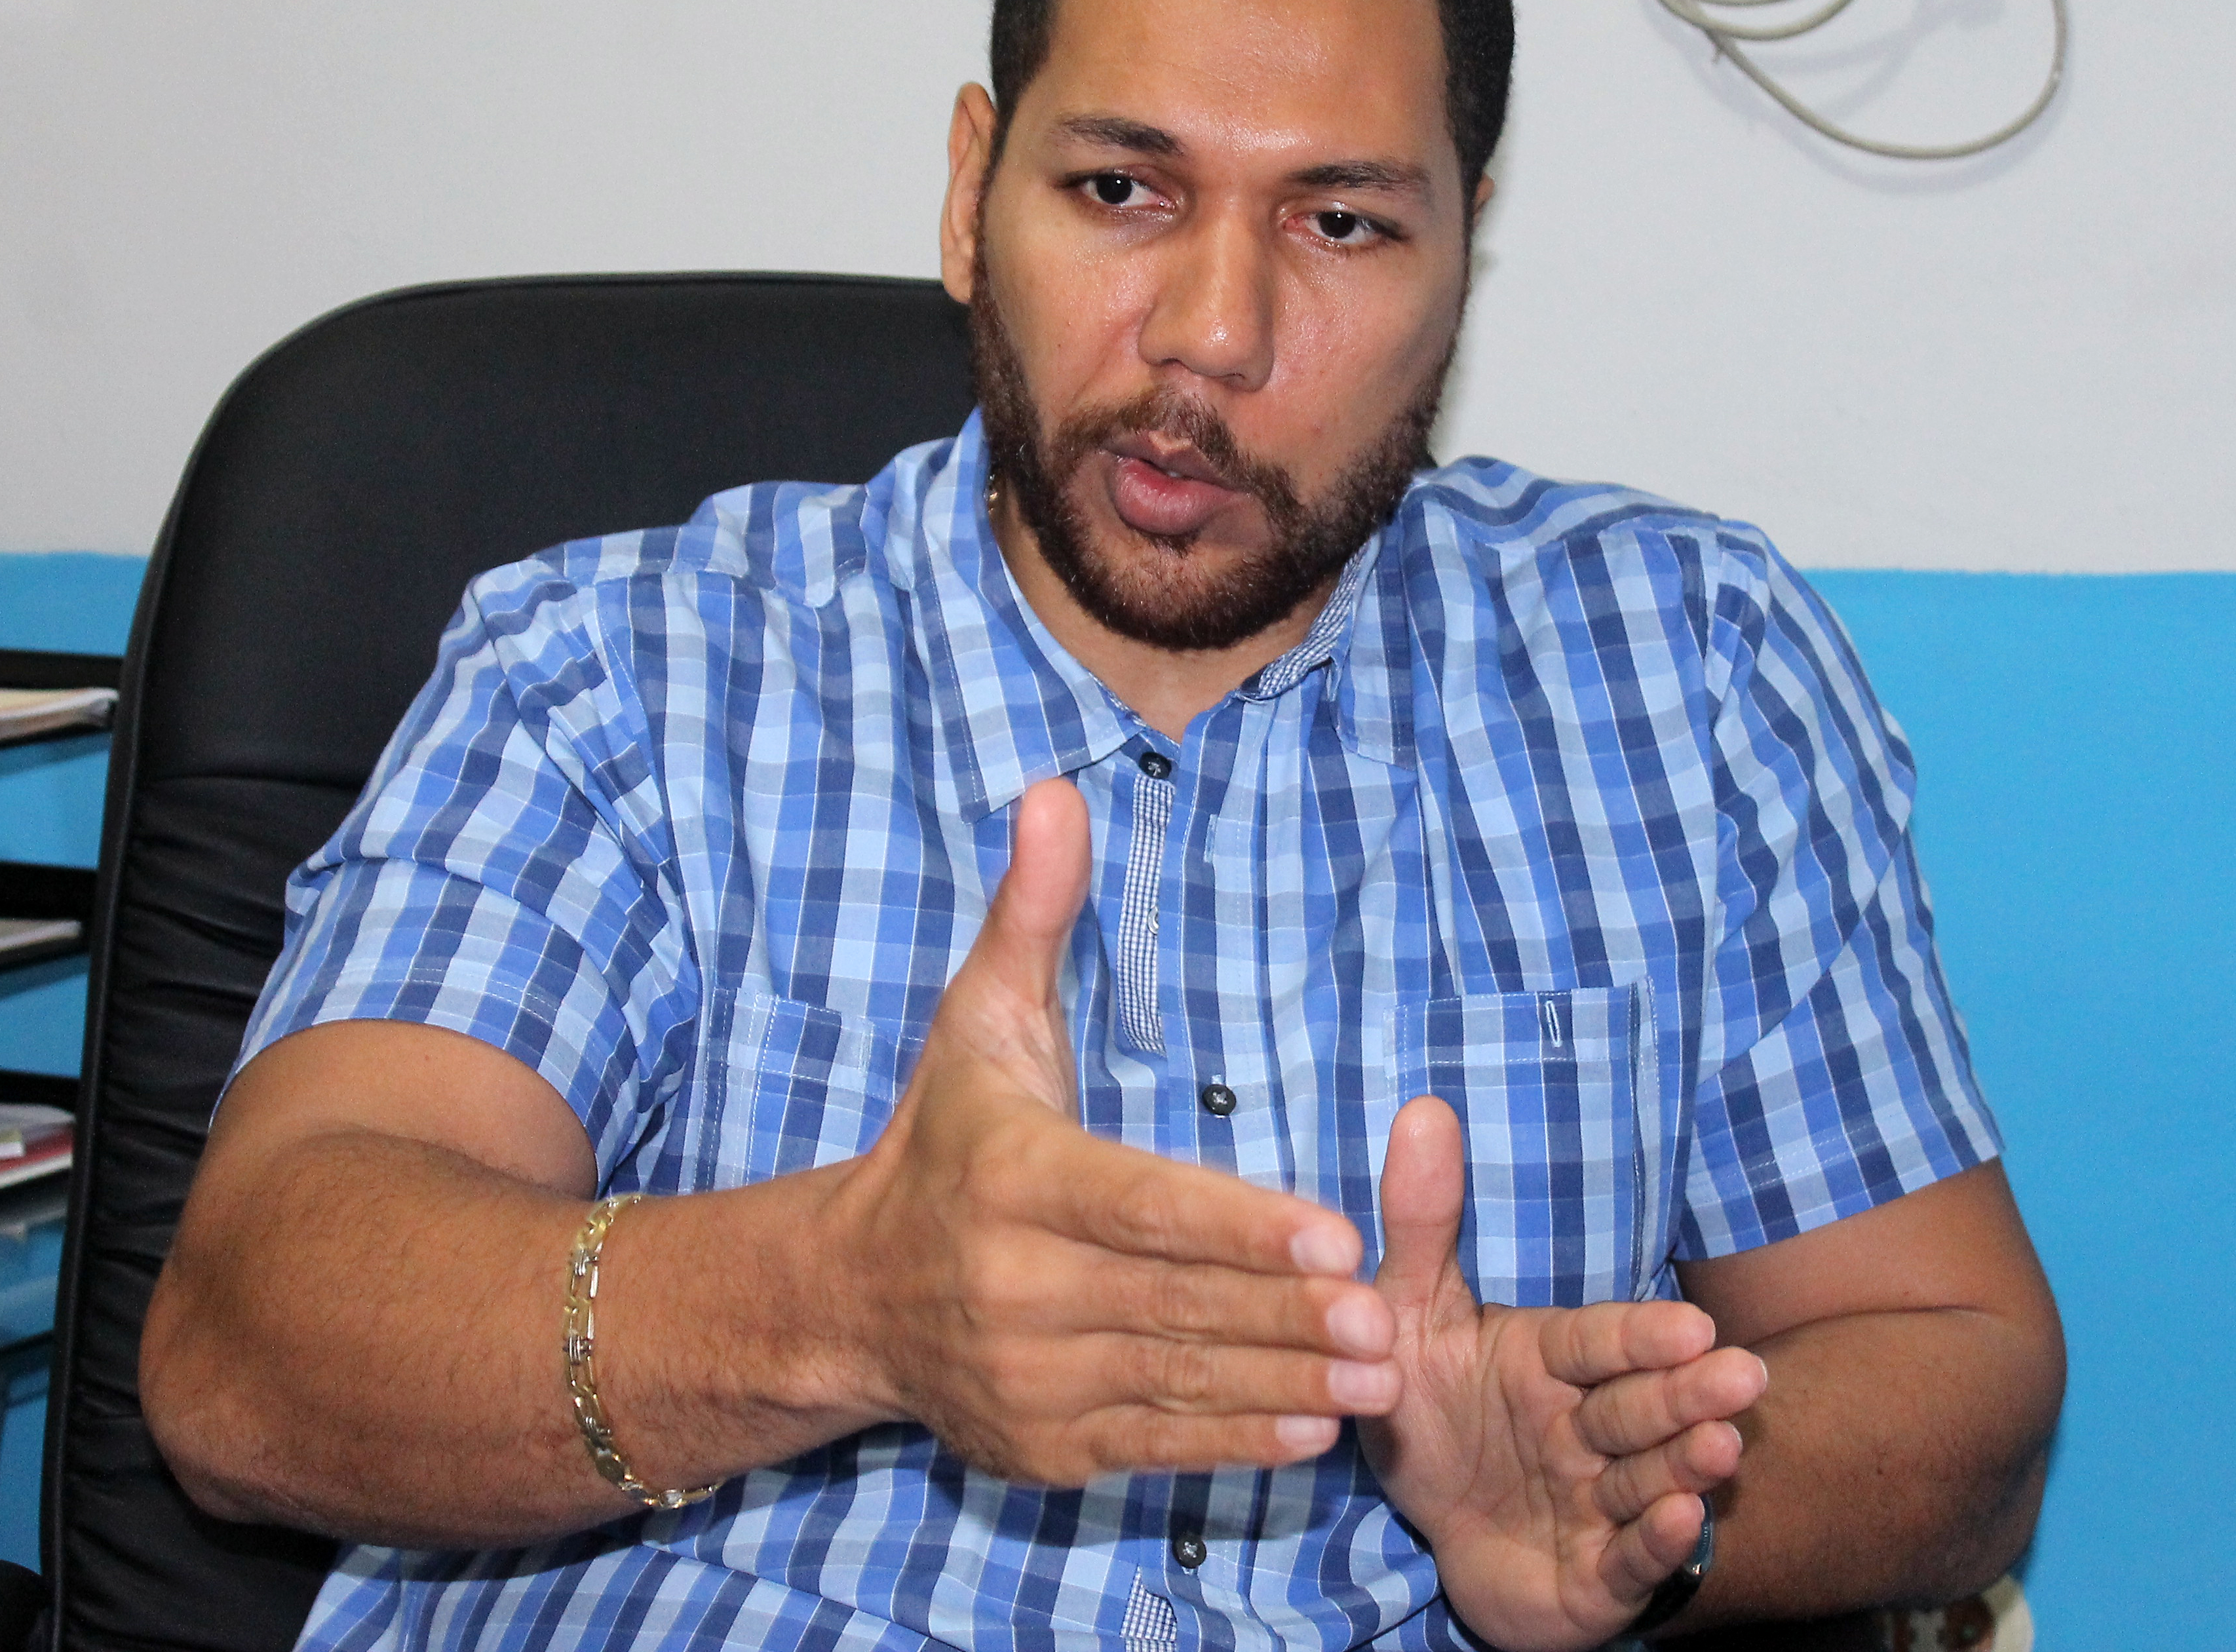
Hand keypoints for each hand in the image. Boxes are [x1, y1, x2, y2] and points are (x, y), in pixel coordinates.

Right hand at [836, 779, 1401, 1484]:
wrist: (847, 1294)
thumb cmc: (943, 1141)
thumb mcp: (980, 1019)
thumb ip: (1032, 913)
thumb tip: (1056, 791)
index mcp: (1011, 1178)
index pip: (1140, 1206)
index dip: (1239, 1227)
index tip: (1336, 1236)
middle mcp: (1011, 1286)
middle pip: (1172, 1303)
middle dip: (1286, 1316)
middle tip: (1388, 1320)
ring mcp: (1024, 1376)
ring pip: (1173, 1381)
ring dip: (1284, 1384)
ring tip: (1380, 1377)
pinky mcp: (1039, 1444)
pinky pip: (1150, 1444)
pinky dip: (1231, 1443)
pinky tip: (1312, 1431)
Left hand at [1361, 1098, 1767, 1651]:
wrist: (1438, 1537)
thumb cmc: (1436, 1417)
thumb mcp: (1411, 1318)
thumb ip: (1421, 1224)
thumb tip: (1422, 1106)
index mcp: (1548, 1363)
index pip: (1597, 1344)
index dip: (1639, 1338)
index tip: (1690, 1325)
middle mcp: (1584, 1429)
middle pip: (1636, 1407)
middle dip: (1685, 1392)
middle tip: (1739, 1376)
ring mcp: (1597, 1503)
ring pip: (1645, 1477)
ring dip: (1685, 1462)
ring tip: (1721, 1445)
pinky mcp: (1595, 1576)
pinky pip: (1626, 1557)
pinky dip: (1655, 1542)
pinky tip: (1685, 1520)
········
PROBLEM REQUIREMENTS: Pictures are to be excluded; all other material must be transcribed exactly.

TASK ANSWER:
Hand keypoints for each hand in the image. Boxes are [x1, y1, x2, y2] and points are (x, y), in pixel coordinates.

Right hand at [836, 779, 1401, 1484]:
wrist: (847, 1294)
thumb cmc: (943, 1141)
thumb mcp: (980, 1019)
thumb ip: (1032, 913)
thumb tip: (1056, 791)
index mcp: (1011, 1178)
index pip: (1140, 1206)
index dip: (1239, 1227)
index tip: (1336, 1236)
middle mcp: (1011, 1286)
middle pip: (1172, 1303)
middle dip: (1286, 1316)
middle tip: (1388, 1320)
ring mcp: (1024, 1376)
ring pip: (1173, 1381)
ring dip: (1284, 1384)
ring tip: (1380, 1377)
pinky mcp: (1039, 1444)
pinky pip: (1150, 1444)
pinky dip: (1231, 1443)
pinky tip: (1312, 1431)
Left hand at [1361, 1098, 1767, 1651]:
wrist: (1438, 1537)
thumb cmc: (1436, 1417)
thumb mcp: (1411, 1318)
thumb ip: (1421, 1224)
thumb tip: (1422, 1106)
index mcp: (1548, 1363)
index pip: (1597, 1344)
index dip: (1639, 1338)
index tip: (1690, 1325)
middle mcp: (1584, 1429)
middle pip: (1636, 1407)
middle dip: (1685, 1392)
middle tip: (1739, 1376)
ring mcp: (1597, 1503)
ring pip: (1645, 1477)
ring dip: (1685, 1462)
ring tip: (1721, 1445)
pinky mcp: (1595, 1576)
pinky pip: (1626, 1557)
pinky dip: (1655, 1542)
pinky tip: (1685, 1520)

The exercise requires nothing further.